Jun 14, 2003, 11:00 AM
Tacoma, WA, USA
William A's Avatar
"What to look under in the yellow pages?"

'T' for tanks.
(sorry, couldn't help myself)
But seriously, I'd take it in for one of those 'dip' acid baths.
Last edited by William A; Mar 03, 2014 at 03:25 PM.
Jun 14, 2003, 01:37 PM
Gravity sucks.
mrittinger's Avatar
I called a radiator shop that a hot rodder here reccomended, it's about $75.00 to dip it clean. Sounds fair, as if I got a plastic tank I would have to modify the setup and attachment of the tank, adding to the cost over the $100.oo plastic tank.
I'll try the radiator dipping, and if that doesnt go, I'll buy a newer square tank.
Jun 15, 2003, 03:29 PM
Registered User
The old acid dip treatment will clean it up very well-there is/was a large outfit doing this downriver from us off of Eureka and I-275.

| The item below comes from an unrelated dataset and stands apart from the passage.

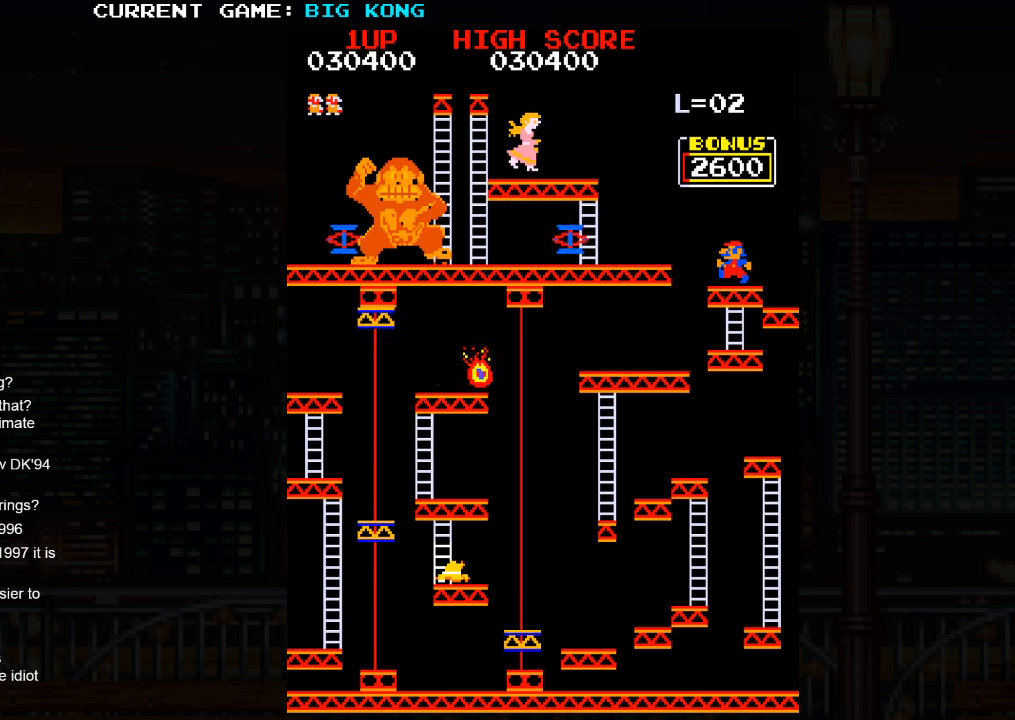
{"buttons": [], "left_stick": "center", "events": []}
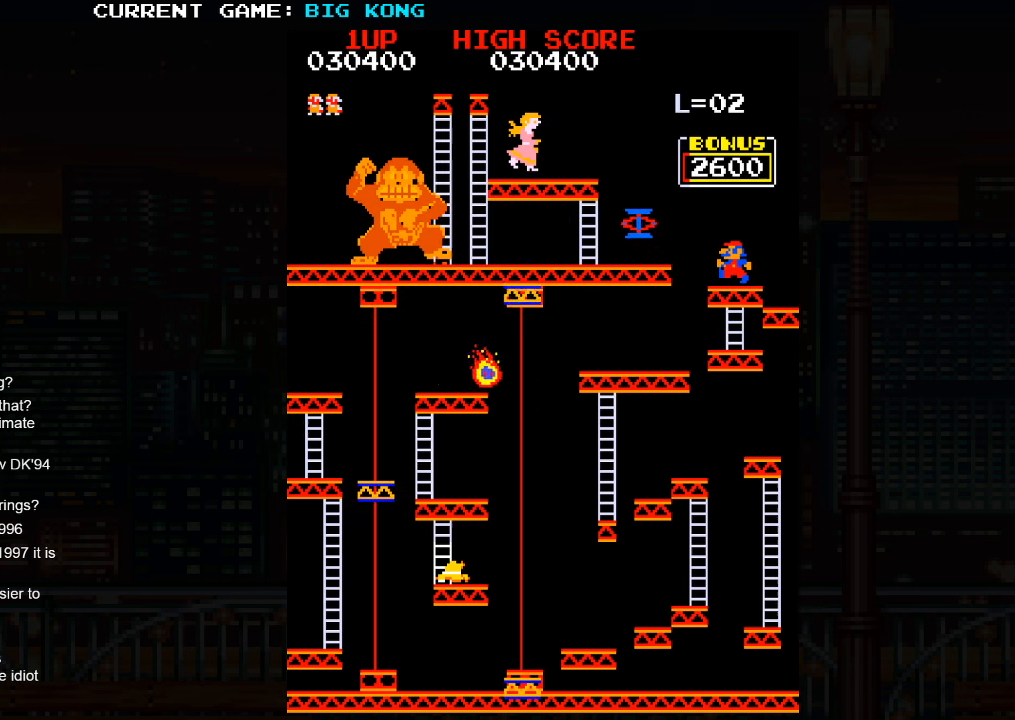
{"buttons": [], "left_stick": "left", "events": [[500, "left_stick", "left"]]}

You might also have good luck by filling the tank with antifreeze (old stuff that needs to be recycled, of course) and heating it up to a boil for a few hours.

In any event you will want to go to a good motorcycle shop and get a Tank Kreme kit to coat and seal the insides. Otherwise you'll start to rust up and plug the little galleries and jets in your carbueretors, or if you leave it long enough the tank will rust through.

Dave
Jun 16, 2003, 05:14 AM
Registered User
Mike C's Avatar
I had a tank that had started to rust on an old truck back in the 80's. It kept clogging the fuel filter every 1,000 miles or so. I took the tank off and carried it to a radiator shop. The guy either cut or used a grinder to make a small hole in the top of the tank on one of the corners and cleaned it out. I don't know how he cleaned it, I was just amazed that he cut a hole in the tank and the fumes didn't ignite! After cleaning he brazed the hole shut and it worked great from then until we sold the truck a few years later. It wasn't very expensive, it seems like it was around $40 in 80's money. Good luck
Jun 16, 2003, 10:22 PM
Registered User
The Other Dave's Avatar
Dave Campbell is exactly right about this.

After you get it cleaned out get the tank kreme stuff and seal
the tank off so even if the cleaning doesn't get it all out
it will seal it off.

I have done this on 5 or 6 different cars with great results.

Never had a plugged jet or fuel filter after that.